Excerpted passage:
A new report points to growing concern over nitrous oxide, a lesser-known but potent greenhouse gas

Jan 10, 2011
Runoff in a cropfield

Say the words “greenhouse gas” and most people think of carbon dioxide, but a new study released January 4 points a finger of growing concern at nitrous oxide, a lesser-known but more powerful agent of warming whose presence in the atmosphere is on the rise.

Much of the nitrous oxide comes from the degradation of synthetic nitrogen fertilizers on which modern industrial agriculture relies – in 2005 the world produced 220 billion pounds of it. As it washes into rivers and streams, the fertilizer run-off undergoes chemical change and some of it eventually ends up in the air as nitrous oxide (N2O), a gas most commonly known as the laughing gas that dentists use for anesthesia.

But there is nothing funny about the colorless substance. Each molecule of N2O has 300 times the warming potential of a CO2 molecule, and the new study from Proceedings of the National Academy of Sciences places nitrous oxide levels in the world’s waterways at three times the amount estimated by the Intergovernmental Panel on Climate Change.

Atmospheric nitrous oxide increased 20% during the last century, and it now accounts for 6% of anthropogenic climate change. It's also the leading culprit in destruction of the ozone layer.

Overall, the study concluded that streams and rivers are responsible for at least 10% of anthropogenic N2O output, or 0.6% of total greenhouse gas emissions.

"That makes it seem (like) a lot less when you put it that way," study co-author Stephen Hamilton, a professor at Michigan State University, told SolveClimate News. "But understanding global warming involves studying all the little wedges that contribute. It's the cumulative effect of all these little wedges that (matters), and it's important to understand (them all) if we're to address the problem."

Most plants need nitrogen to survive. Although the atmosphere is 78% nitrogen, it is nonreactive and useless to plants, which absorb nitrogen in the form of salts, such as nitrates in fertilizers.

"The world needs nitrogen to grow food," said James Galloway, a professor at the University of Virginia who was not involved in the study. "And there's not enough reactive nitrogen on the planet made available by natural processes."

In the past, farmers used nitrate-rich animal manure and other natural sources, but modern agriculture relies on factory-produced nitrogen fertilizers. The manufacturing process requires large inputs of fossil fuels to transform atmospheric nitrogen into reactive substances that plants can use.

Problem set:
**a)** In the article on nitrous oxide, how many times the warming potential of a CO2 molecule does each N2O molecule have?
**b)** Continue the article on nitrous oxide, picking up after its final sentence.

Data provided:
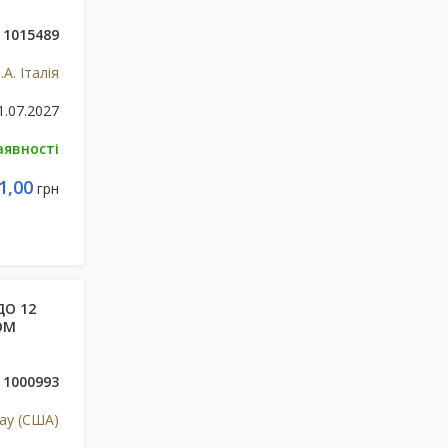
1015489
.A. Італія
1.07.2027
аявності
1,00
грн
ДО 12
ОМ
1000993
ay (США)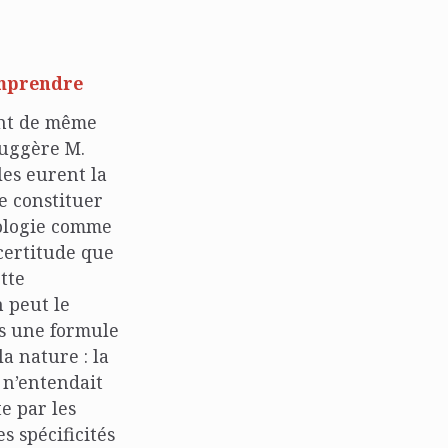
omprendre
sont de même
suggère M.
les eurent la
e constituer
iologie comme
 certitude que
tte
n peut le
ns une formule
la nature : la
 n’entendait
e par les
s spécificités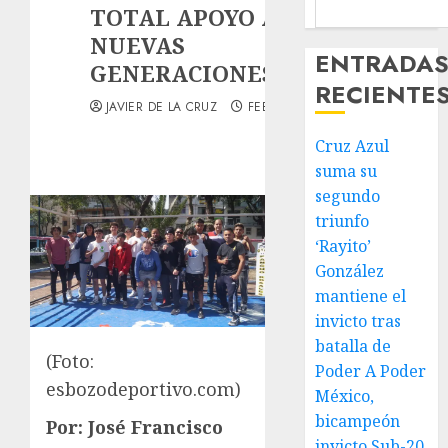
TOTAL APOYO A
NUEVAS
ENTRADA
GENERACIONES
RECIENTE
JAVIER DE LA CRUZ
FEBRERO 6, 2025
Cruz Azul
suma su
segundo
triunfo
‘Rayito’
González
mantiene el
invicto tras
batalla de
(Foto:
Poder A Poder
esbozodeportivo.com)
México,
bicampeón
Por: José Francisco
invicto Sub-20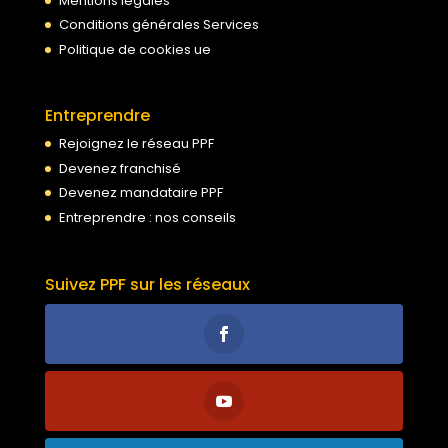
Mentions légales
Conditions générales Services
Politique de cookies ue
Entreprendre
Rejoignez le réseau PPF
Devenez franchisé
Devenez mandataire PPF
Entreprendre : nos conseils
Suivez PPF sur les réseaux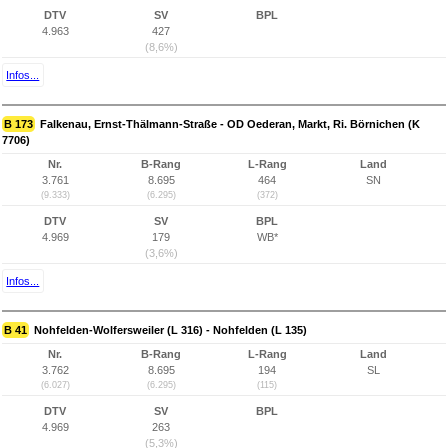
DTV
SV
BPL
4.963
427
(8,6%)
Infos...
B 173
Falkenau, Ernst-Thälmann-Straße - OD Oederan, Markt, Ri. Börnichen (K
7706)
Nr.
B-Rang
L-Rang
Land
3.761
8.695
464
SN
(9.333)
(6.295)
(372)
DTV
SV
BPL
4.969
179
WB*
(3,6%)
Infos...
B 41
Nohfelden-Wolfersweiler (L 316) - Nohfelden (L 135)
Nr.
B-Rang
L-Rang
Land
3.762
8.695
194
SL
(6.027)
(6.295)
(115)
DTV
SV
BPL
4.969
263
(5,3%)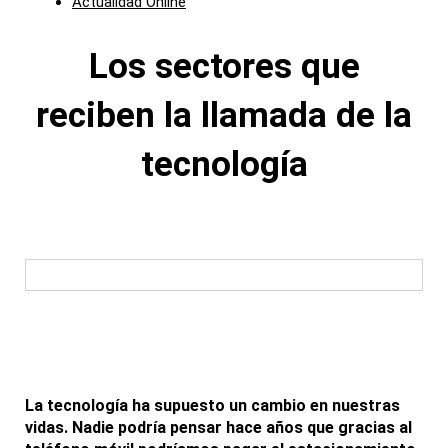
Actualidad Online
Los sectores que
reciben la llamada de la
tecnología
La tecnología ha supuesto un cambio en nuestras
vidas. Nadie podría pensar hace años que gracias al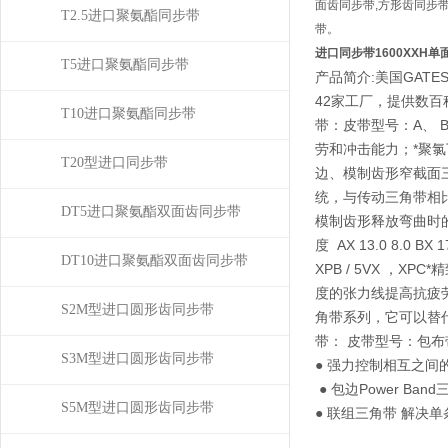
面齿同步带,方形齿同步带
T2.5进口聚氨酯同步带
带。
进口同步带1600XXH
T5进口聚氨酯同步带
产品简介:美国GAT
42家工厂，提供数百种
T10进口聚氨酯同步带
带：皮带型号：A、 
劳和冲击能力；*聚氯丁烯具有良
T20型进口同步带
边、模制齿形窄截面三角
统，与传动三角带相
DT5进口聚氨酯双面齿同步带
模制齿形释放弯曲时的
度 AX 13.0 8.0 BX
DT10进口聚氨酯双面齿同步带
XPB / 5VX ，
度的张力线提高抗疲劳和
S2M型进口圆形齿同步带
角带系列，它可以替代传统三角
带： 皮带型号：包布带-3
S3M型进口圆形齿同步带
● 强力控制相互之间
● 包边Power B
S5M型进口圆形齿同步带
● 联组三角带 解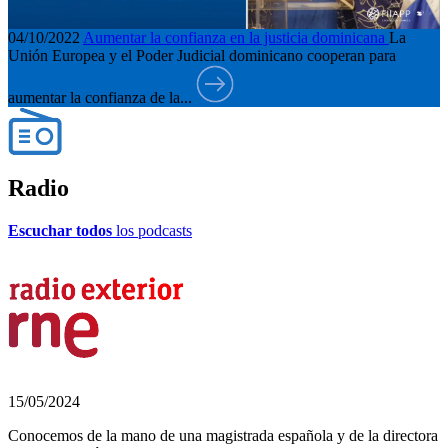
04/10/2022
Aumentar la confianza en la justicia dominicana
La
Unión Europea y el Poder Judicial dominicano cooperan para
aumentar la confianza de la...
Radio
Escuchar todos
los podcasts
15/05/2024
Conocemos de la mano de una magistrada española y de la directora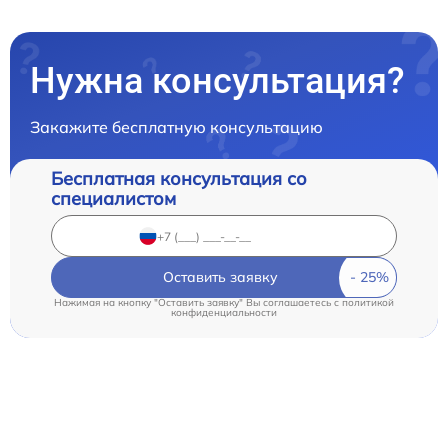
Нужна консультация?
Закажите бесплатную консультацию
Бесплатная консультация со
специалистом
Оставить заявку
Нажимая на кнопку "Оставить заявку" Вы соглашаетесь c
политикой
конфиденциальности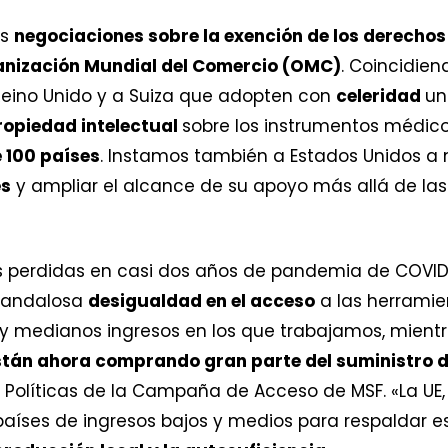
as
negociaciones sobre la exención de los derechos 
anización Mundial del Comercio (OMC)
. Coincidien
Reino Unido y a Suiza que adopten con
celeridad
u
ropiedad intelectual
sobre los instrumentos médic
 100 países
. Instamos también a Estados Unidos a 
es
y ampliar el alcance de su apoyo más allá de las
as perdidas en casi dos años de pandemia de COVID
scandalosa
desigualdad en el acceso
a las herrami
 y medianos ingresos en los que trabajamos, mient
tán ahora comprando gran parte del suministro 
Políticas de la Campaña de Acceso de MSF. «La UE, 
países de ingresos bajos y medios para respaldar e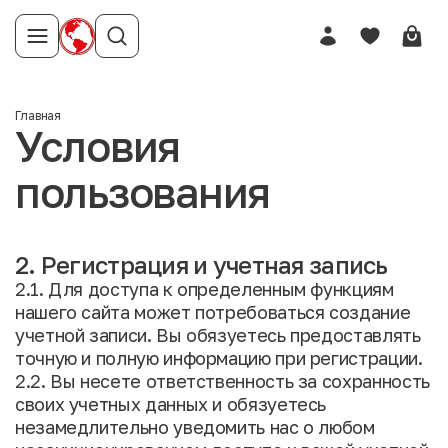
Главная
Условия
пользования
2. Регистрация и учетная запись
2.1. Для доступа к определенным функциям
нашего сайта может потребоваться создание
учетной записи. Вы обязуетесь предоставлять
точную и полную информацию при регистрации.
2.2. Вы несете ответственность за сохранность
своих учетных данных и обязуетесь
незамедлительно уведомить нас о любом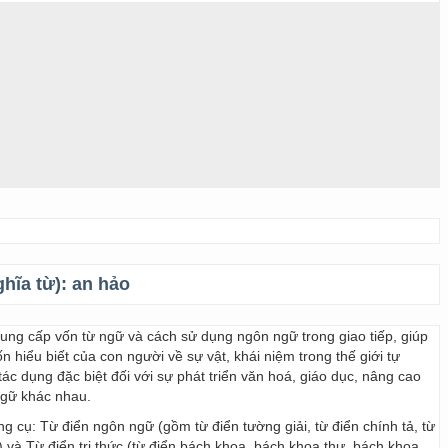
ghĩa từ):
an hảo
 cung cấp vốn từ ngữ và cách sử dụng ngôn ngữ trong giao tiếp, giúp
 hiểu biết của con người về sự vật, khái niệm trong thế giới tự
ác dụng đặc biệt đối với sự phát triển văn hoá, giáo dục, nâng cao
ngữ khác nhau.
ng cụ: Từ điển ngôn ngữ (gồm từ điển tường giải, từ điển chính tả, từ
) và Từ điển tri thức (từ điển bách khoa, bách khoa thư, bách khoa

Solved tasks:
**a)** 300 times

**b)**
Most of the applied fertilizer never makes it into the plant: corn, for example, may absorb only 30% of what's sprayed on the field. The remaining fertilizer might get picked up by soil bacteria, get washed away by rain, or evaporate into the atmosphere.

Any fertilizer that leaches into groundwater will join underground aquifers and eventually flow into connecting rivers and streams. Microbes in the water then convert nitrate back into atmospheric nitrogen, but a small amount of nitrous oxide is also created as a byproduct.

It can take decades for nitrogen to move from the soil into waterways. "(Even) if we stopped all fertilizers tomorrow, nitrogen would still increase in our rivers for some time," Hamilton said.

In addition to fertilizers, crops like soybeans, alfalfa and clover have bacteria on their roots that convert atmospheric nitrogen into a useable form. So when humans plant vast fields of these crops, said Hamilton, they're creating yet another source of nitrous oxide.

Hamilton and his colleagues collected data from 72 streams in the United States. All the experiments were conducted under the LINX (Lotic Intersite Nitrogen Experiment) program, a grassroots collaboration of scientists studying nitrogen cycling in streams.

The team used an isotope of nitrogen (15N) to trace how nitrogen behaves and interacts in water. "(LINX) has been pioneering whole system nitrogen addition to streams," said Jonathan Cole, a senior scientist at Cary Institute of Ecosystem Studies who was not involved in the experiments. "Instead of doing this in a jar, they're doing this to the real world."